ESTUDO MULHERES DA BÍBLIA: Mulher da Cananeia.

“E eis que uma mulher Cananeia, que viera daquelas regiões, clamava: Senhor, Filho de Davi, tem compaixão de mim! Minha filha está horrivelmente endemoninhada. Ele, porém, não lhe respondeu palavra. E os seus discípulos, aproximando-se, rogaram-lhe: Despede-a, pois vem clamando atrás de nós. Mas Jesus respondeu: Não fui enviado senão às ovelhas perdidas da casa de Israel. Ela, porém, veio e o adorou, dizendo: Senhor socorre-me! Então, ele, respondendo, disse: Não é bom tomar o pão dos filhos e lançá-lo aos cachorrinhos. Ela, contudo, replicou: Sim, Senhor, porém os cachorrinhos comem das migalhas que caem da mesa dos seus donos. Então, lhe disse Jesus: Ó mulher, grande é a tua fé! Faça-se contigo como queres. E, desde aquele momento, sua filha ficou sã”. (Mateus 15. 22-28 – ARA*).

Do que somos feitas mulheres? Como respondemos aos percalços desta vida?

Esta mulher estava pronta a responder a verdade e encontrar aquilo que buscava independente de quem ela era, da sua religião e do estado em que se encontrava.

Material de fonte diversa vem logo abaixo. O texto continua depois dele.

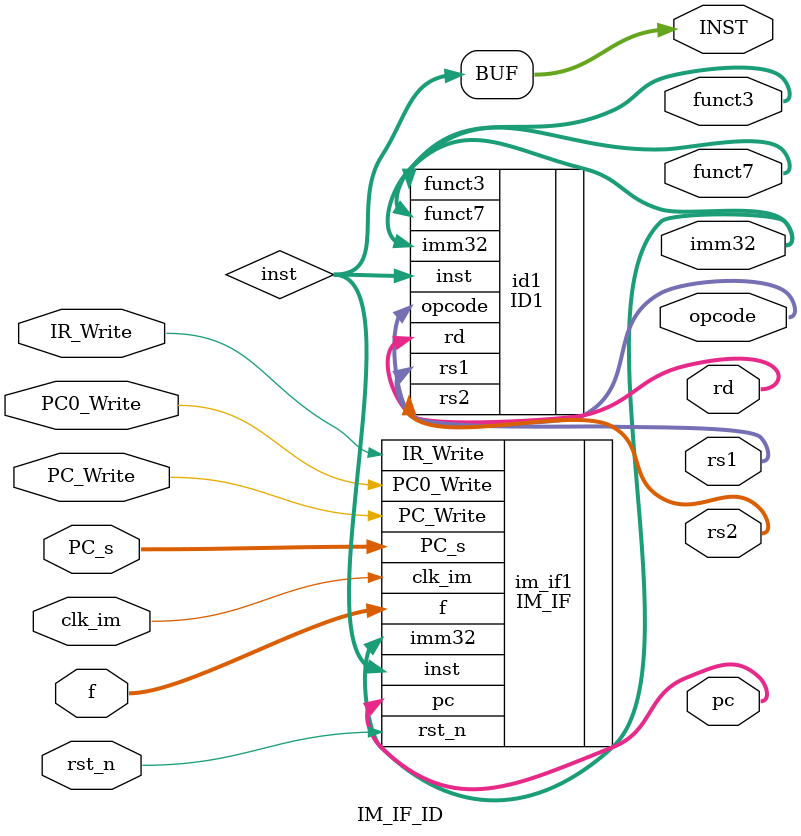
<source format=v>
`timescale 1ns / 1ps


module IM_IF_ID(
        input rst_n,
        input clk_im,
        input PC_Write,
        input PC0_Write,
        input IR_Write,
        input [1:0] PC_s,
        input [31:0] f,
        output [4:0]rs1,
        output [4:0]rs2,
        output [4:0]rd,
        output [31:0] pc,
        output [31:0] INST,
        output [31:0] imm32,
        output [6:0] opcode,
        output [2:0] funct3,
        output [6:0] funct7
      );
      wire [31:0] inst;
      assign INST = inst;
      IM_IF im_if1(
         .rst_n(rst_n),
         .clk_im(clk_im),
         .PC_Write(PC_Write),//pcÐ´ÐÅºÅ
         .PC0_Write(PC0_Write),
         .IR_Write(IR_Write),//irÐ´ÐÅºÅ
         .PC_s(PC_s),
         .imm32(imm32),
         .f(f),
         .pc(pc),
         .inst(inst)
         );
      ID1 id1(
         .inst(inst),
        .rs1(rs1),
        .rs2(rs2),
        .rd(rd),
        .imm32(imm32),
        .opcode(opcode),
        .funct3(funct3),
        .funct7(funct7)
        );  
        
       
endmodule
</source>
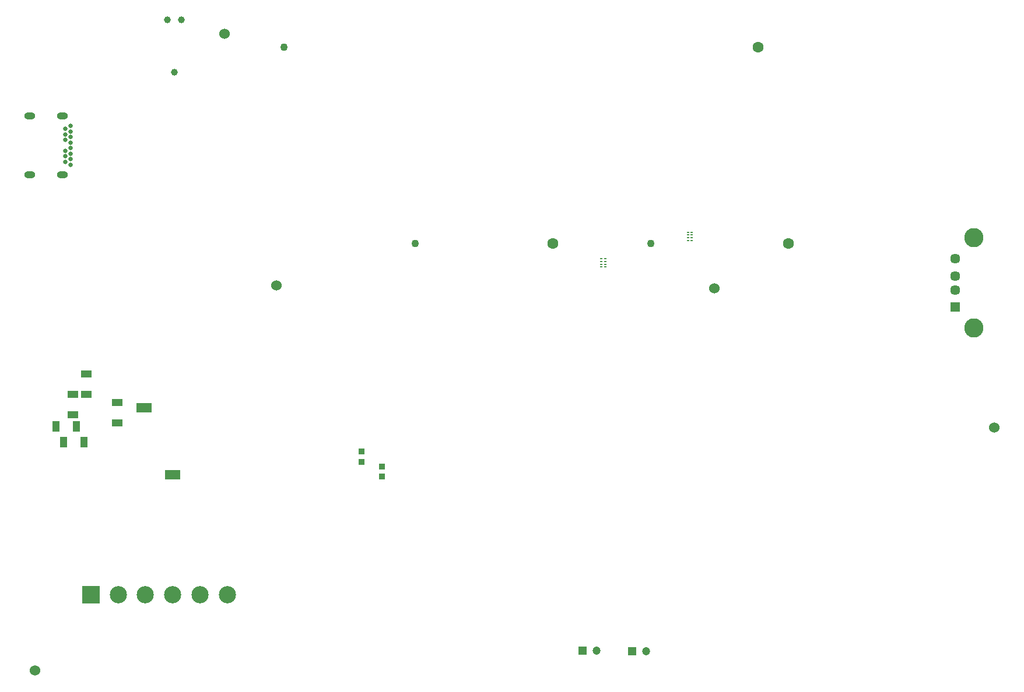
<source format=gbr>
%TF.GenerationSoftware,Altium Limited,Altium Designer,25.8.1 (18)*%
G04 Layer_Color=255*
%FSLAX45Y45*%
%MOMM*%
%TF.SameCoordinates,716D66D7-A0E9-4909-A487-8E51579E39AF*%
%TF.FilePolarity,Positive*%
%TF.FileFunction,Pads,Bot*%
%TF.Part,Single*%
G01*
G75*
%TA.AperFunction,SMDPad,CuDef*%
%ADD25R,1.60000X1.05000*%
%ADD34R,0.91213X0.95814*%
%ADD36R,2.20000X1.40000*%
%ADD39R,1.05000X1.60000*%
%TA.AperFunction,ComponentPad*%
%ADD148C,1.10000*%
%ADD149C,1.60000*%
%ADD150R,1.45000X1.45000*%
%ADD151C,1.45000*%
%ADD152C,2.80000*%
%ADD153C,0.65000*%
%ADD154O,1.60000X1.00000*%
%ADD155C,2.50000*%
%ADD156R,2.50000X2.50000*%
%ADD157C,0.99100*%
%ADD158C,1.20000*%
%ADD159R,1.20000X1.20000*%
%TA.AperFunction,WasherPad*%
%ADD160C,1.52400*%
%TA.AperFunction,SMDPad,CuDef*%
%ADD166R,0.30000X0.17500*%
D25*
X3876040Y7081340D02*
D03*
X4320000Y6665000D02*
D03*
X3675380Y6781620D02*
D03*
X4320000Y6960000D02*
D03*
X3876040Y7376340D02*
D03*
X3675380Y7076620D02*
D03*
D34*
X8170035Y5883228D02*
D03*
X7871460Y6247439D02*
D03*
Y6102041D02*
D03*
X8170035Y6028627D02*
D03*
D36*
X4710000Y6890000D02*
D03*
X5130000Y5910000D02*
D03*
D39*
X3840000Y6390000D02*
D03*
X3726360Y6611620D02*
D03*
X3431360D02*
D03*
X3545000Y6390000D02*
D03*
D148*
X6747500Y12128800D02*
D03*
X8650257Y9269600D02*
D03*
X12070759Y9275910D02*
D03*
D149*
X13627499Y12128800D02*
D03*
X10650257Y9269600D02*
D03*
X14070760Y9275910D02*
D03*
D150*
X16485600Y8350000D02*
D03*
D151*
Y8800000D02*
D03*
Y8600000D02*
D03*
Y9050000D02*
D03*
D152*
X16756599Y8043000D02*
D03*
Y9357000D02*
D03*
D153*
X3643000Y10980000D02*
D03*
Y10900000D02*
D03*
Y10500000D02*
D03*
Y10420000D02*
D03*
Y10820000D02*
D03*
Y10580000D02*
D03*
X3573000Y10540000D02*
D03*
Y10460000D02*
D03*
Y10940000D02*
D03*
Y10860000D02*
D03*
Y10620000D02*
D03*
Y10780000D02*
D03*
X3643000Y10660000D02*
D03*
Y10740000D02*
D03*
D154*
X3528000Y11127000D02*
D03*
X3055000D02*
D03*
X3528000Y10273000D02*
D03*
X3055000D02*
D03*
D155*
X5920000Y4170000D02*
D03*
X5524000D02*
D03*
X4336000D02*
D03*
X4732000D02*
D03*
X5128000D02*
D03*
D156*
X3940000D02*
D03*
D157*
X5151415Y11762212D02*
D03*
X5252915Y12524212D02*
D03*
X5049915D02*
D03*
D158*
X11999900Y3343800D02*
D03*
X11278540Y3351420D02*
D03*
D159*
X11799900Y3343800D02*
D03*
X11078540Y3351420D02*
D03*
D160*
X6631940Y8661400D02*
D03*
X12992101Y8620760D02*
D03*
X5880000Y12320000D02*
D03*
X3130000Y3070000D02*
D03*
X17060001Y6600000D02*
D03*
D166*
X11405160Y8931600D02*
D03*
Y9051600D02*
D03*
Y9011600D02*
D03*
Y8971600D02*
D03*
X11350160Y8931600D02*
D03*
Y9051600D02*
D03*
Y9011600D02*
D03*
Y8971600D02*
D03*
X12666100Y9357360D02*
D03*
Y9317360D02*
D03*
Y9437360D02*
D03*
Y9397360D02*
D03*
X12611100D02*
D03*
Y9357360D02*
D03*
Y9437360D02*
D03*
Y9317360D02*
D03*
%TF.MD5,f127e231b939db922be8f7921d5e4438*%
M02*

</source>
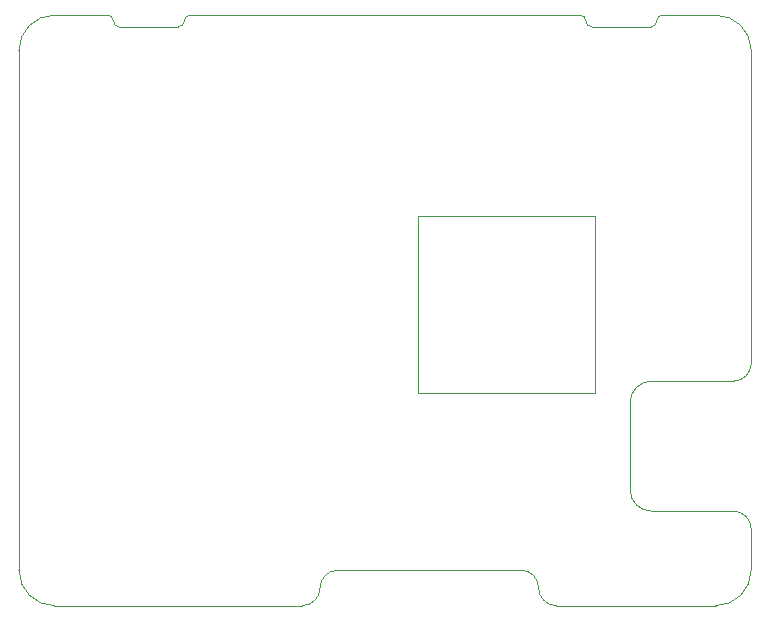
<source format=gbr>
%TF.GenerationSoftware,KiCad,Pcbnew,8.0.8+1*%
%TF.CreationDate,Date%
%TF.ProjectId,LoRa-V3-PCB,4c6f5261-2d56-4332-9d50-43422e6b6963,rev?*%
%TF.SameCoordinates,Original*%
%TF.FileFunction,Other,User*%
%FSLAX46Y46*%
G04 Gerber Fmt 4.6, Leading zero omitted, Abs format (unit mm)*
G04 Created by KiCad*
%MOMM*%
%LPD*%
G01*
G04 APERTURE LIST*
%TA.AperFunction,Profile*%
%ADD10C,0.050000*%
%TD*%
%TA.AperFunction,Profile*%
%ADD11C,0.100000*%
%TD*%
%ADD12C,0.050000*%
G04 APERTURE END LIST*
D10*
X162500000Y-73000000D02*
G75*
G02*
X162000000Y-72500000I0J500000D01*
G01*
D11*
X114000000Y-75000000D02*
X114000000Y-119000000D01*
X167550000Y-114000000D02*
X174500000Y-114000000D01*
D10*
X128500000Y-72000000D02*
X161500000Y-72000000D01*
D11*
X176000000Y-119000000D02*
G75*
G02*
X173000000Y-122000000I-3000000J0D01*
G01*
D10*
X161500000Y-72000000D02*
G75*
G02*
X162000000Y-72500000I0J-500000D01*
G01*
X122500000Y-73000000D02*
G75*
G02*
X122000000Y-72500000I0J500000D01*
G01*
X128000000Y-72500000D02*
G75*
G02*
X128500000Y-72000000I500000J0D01*
G01*
D11*
X176000000Y-115500000D02*
X176000000Y-119000000D01*
D10*
X167500000Y-73000000D02*
X162500000Y-73000000D01*
D11*
X165750000Y-104800000D02*
G75*
G02*
X167550000Y-103000000I1800000J0D01*
G01*
X139500000Y-120500000D02*
G75*
G02*
X138000000Y-122000000I-1500000J0D01*
G01*
X139500000Y-120500000D02*
G75*
G02*
X141000000Y-119000000I1500000J0D01*
G01*
D10*
X122500000Y-73000000D02*
X127500000Y-73000000D01*
X121500000Y-72000000D02*
G75*
G02*
X122000000Y-72500000I0J-500000D01*
G01*
D11*
X176000000Y-101500000D02*
G75*
G02*
X174500000Y-103000000I-1500000J0D01*
G01*
X117000000Y-122000000D02*
G75*
G02*
X114000000Y-119000000I0J3000000D01*
G01*
D10*
X128000000Y-72500000D02*
G75*
G02*
X127500000Y-73000000I-500000J0D01*
G01*
D11*
X156500000Y-119000000D02*
G75*
G02*
X158000000Y-120500000I0J-1500000D01*
G01*
X174500000Y-103000000D02*
X167550000Y-103000000D01*
X159500000Y-122000000D02*
X173000000Y-122000000D01*
X167550000Y-114000000D02*
G75*
G02*
X165750000Y-112200000I0J1800000D01*
G01*
X165750000Y-104800000D02*
X165750000Y-112200000D01*
X173000000Y-72000000D02*
G75*
G02*
X176000000Y-75000000I0J-3000000D01*
G01*
X156500000Y-119000000D02*
X141000000Y-119000000D01*
D10*
X117000000Y-72000000D02*
X121500000Y-72000000D01*
D11*
X176000000Y-75000000D02*
X176000000Y-101500000D01*
D10*
X168000000Y-72500000D02*
G75*
G02*
X167500000Y-73000000I-500000J0D01*
G01*
D11*
X114000000Y-75000000D02*
G75*
G02*
X117000000Y-72000000I3000000J0D01*
G01*
X174500000Y-114000000D02*
G75*
G02*
X176000000Y-115500000I0J-1500000D01*
G01*
X159500000Y-122000000D02*
G75*
G02*
X158000000Y-120500000I0J1500000D01*
G01*
D10*
X168500000Y-72000000D02*
X173000000Y-72000000D01*
X168000000Y-72500000D02*
G75*
G02*
X168500000Y-72000000I500000J0D01*
G01*
D11*
X117000000Y-122000000D02*
X138000000Y-122000000D01*
%TO.C,IC1*%
D12*
X147750000Y-89000000D02*
X162750000Y-89000000D01*
X162750000Y-104000000D01*
X147750000Y-104000000D01*
X147750000Y-89000000D01*
%TD*%
M02*

</source>
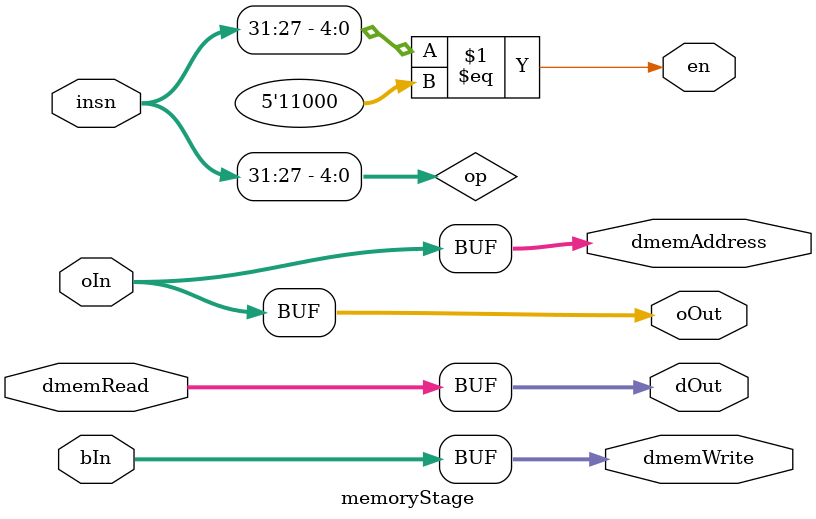
<source format=v>
module memoryStage(oOut,en,dOut, dmemAddress, dmemWrite, insn, dmemRead,oIn,bIn);
    input[31:0] insn,dmemRead,oIn,bIn;

    output[31:0] oOut, dOut, dmemWrite, dmemAddress;
    output en;
    
    assign oOut = oIn;
    assign dOut = dmemRead;

    assign dmemAddress = oIn;
    assign dmemWrite = bIn;

    wire[4:0] op;
    assign op = insn [31:27];

    assign en = (op == 5'b11000);
    
endmodule
</source>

Aquela mulher era gentia e para os judeus os gentios eram considerados tão “imundos” que, por vezes, eram chamados de “cães”. O diálogo de Jesus com a mulher Cananéia, ao contrário do que parece tem o intuito de fortalecer a fé dela, para que assim o milagre pudesse acontecer.

Assim a Cananéia ao falar com Jesus, primeiro arriscou sua própria vida, pois era uma gentia e segundo por ser mulher, pois não era do costume das mulheres “de bem” falarem com os homens em público, mesmo que fosse o seu próprio marido, já as mulheres que falavam eram vistas como prostitutas, pecadoras e impuras, qual não deveria dar o mínimo de ouvido e se necessário procurar uma punição por sua ação descometida.

Mas ao mesmo tempo sua ação revela sua crença em Jesus como Messias, como tal seria aquele que poderia salva-la, uma vez que se refere ao Mestre, como “Filho de Davi”, uma clara alusão ao simbolismo messiânico judaico do século I.

Mesmo assim, Jesus permaneceu calado, já seus discípulos se sentiam incomodados por aquela mulher que persistia com paciência para receber aquilo que viria buscar.

Como andam sua persistência e paciência na busca do seu milagre, promessa, sonhos, planos?

Simplesmente ela se colocou diante de Jesus, sem nenhum argumento e abriu o seu coração clamando por ajuda. Jesus então incitou o seu coração para fomentar uma fé genuína e sem restrições religiosas. E não a menosprezando, daí usar o termo no original “cachorrinho de estimação”, dizendo que não podia dar o melhor aos cachorrinhos e sim aos filhos.  Ela em sua resposta: “porém os cachorrinhos comem das migalhas que caem da mesa dos seus donos” reconheceu sua pequenez, não por ser uma gentia, como incialmente aparentava, nem por ser uma impura, como os religiosos a rotulavam, mas reconheceu sua incapacidade humana para salvar sua vida e de sua filha, e no mesmo tempo entendeu que apenas as migalhas de Deus, do Messias era suficiente para curar e salvar sua filha. Então Jesus se alegrou com o entendimento daquela mulher, que ela necessitava crer sem nenhuma restrição, por isso não só curou sua filha, mas salvou aquela mulher da religiosidade discriminatória dos Judeus.

Minha querida amiga você é merecedora de todas as bênçãos que Jesus Cristo conquistou na cruz do Calvário, por mais que façamos, o desejo do Senhor é a sinceridade do seu coração. Vamos seguir o exemplo desta mulher, o que ela tinha para oferecer para Jesus naquele momento era a sua fé, totalmente diferente da fé que Jesus estava vendo nos chamados “filhos”, uma fé objetiva, sem barreiras, sem regras. Seja essa a nossa Fé!

Texto: Vivian Cristina Thomazinho Vicente.

*ARA – Almeida Revisada e Atualizada.